Это была все та же старая спесь, и Лессинг спрашивал себя, что еще удерживает его в этой стране.
Как же он, однако, удивился, прослышав позже у Эшенбургов, будто Дейвсон со своей женой все еще, а может, уже опять находятся в Брауншвейге. Он отправился к ним, и там состоялся долгий разговор, который не слишком его воодушевил, ибо супруги в один голос сетовали на то, что человека с пустыми карманами нигде не жалуют.
Вечером Лессинг пошел к Рёнкендорфу в «Большой клуб» и повстречал там аббата Иерузалема, который лично вручил ему экземпляр своего трактата «О немецком языке и литературе». Лейзевиц тотчас ухватился за него и все читал и не мог оторваться, так что пришлось ему напомнить, что сей трактат аббата предназначался Лессингу.
На другой день, во время нового визита к Дейвсонам, с Лессингом случился приступ слабости, ему было так плохо, что пришлось его отвезти на квартиру, где он остановился. На некоторое время он утратил способность говорить.

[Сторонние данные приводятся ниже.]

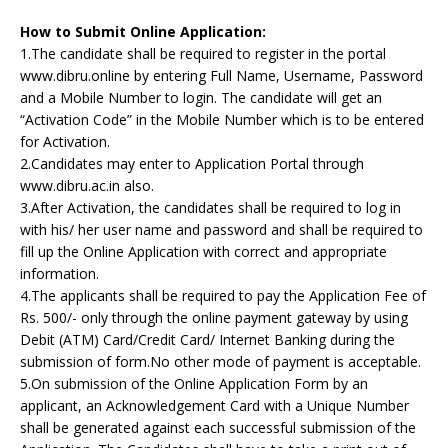
How to Submit Online Application:
1.The candidate shall be required to register in the portal
www.dibru.online by entering Full Name, Username, Password
and a Mobile Number to login. The candidate will get an
“Activation Code” in the Mobile Number which is to be entered
for Activation.
2.Candidates may enter to Application Portal through
www.dibru.ac.in also.
3.After Activation, the candidates shall be required to log in
with his/ her user name and password and shall be required to
fill up the Online Application with correct and appropriate
information.
4.The applicants shall be required to pay the Application Fee of
Rs. 500/- only through the online payment gateway by using
Debit (ATM) Card/Credit Card/ Internet Banking during the
submission of form.No other mode of payment is acceptable.
5.On submission of the Online Application Form by an
applicant, an Acknowledgement Card with a Unique Number
shall be generated against each successful submission of the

Из Вольфенбюттеля вызвали Мальхен. Она тоже поселилась у Анготта, чтобы ухаживать за отцом. В конце концов ей удалось уговорить его посоветоваться с врачом. Но лейб-медик Брукман, имевший в Брауншвейге весьма солидную репутацию, не знал никаких других средств, кроме тех, что уже применялись вольфенбюттельским домашним врачом Лессинга. Он пустил кровь и распорядился положить вытяжной пластырь.
Однажды у Лессинга пошла горлом кровь. Но он сохранил полное спокойствие и не выказал ни малейшего испуга.
Спустя несколько дней он, казалось, несколько оправился. Слуга помог ему одеться, и он принял посетителей, ожидавших его в соседней комнате. В дальнейшем Лейзевиц, Дейвсон и Эшенбург стали наведываться почти ежедневно. Лессинг смеялся и шутил с ним, как раньше. Дейвсон прочитал ему вслух трактат аббата против короля Фридриха, и Лессинг заметил, что аббат весьма успешно справился с этим делом.
Однажды пришло письмо из Веймара. Оба Хеннеберга сами принесли письмо Лессингу, «чтобы оно по ошибке не попало по неверному адресу». Лессинг не знал, чему больше радоваться — письму или приходу друзей. Георг Хеннеберг — приветливый, улыбающийся, внимательный — молчал, пока его брат рассказывал, будто сам господин фон Харденберг выразил сожаление в связи с отсутствием Лессинга в «Большом клубе».
— Да что вы! — ответил довольный Лессинг и сломал печать.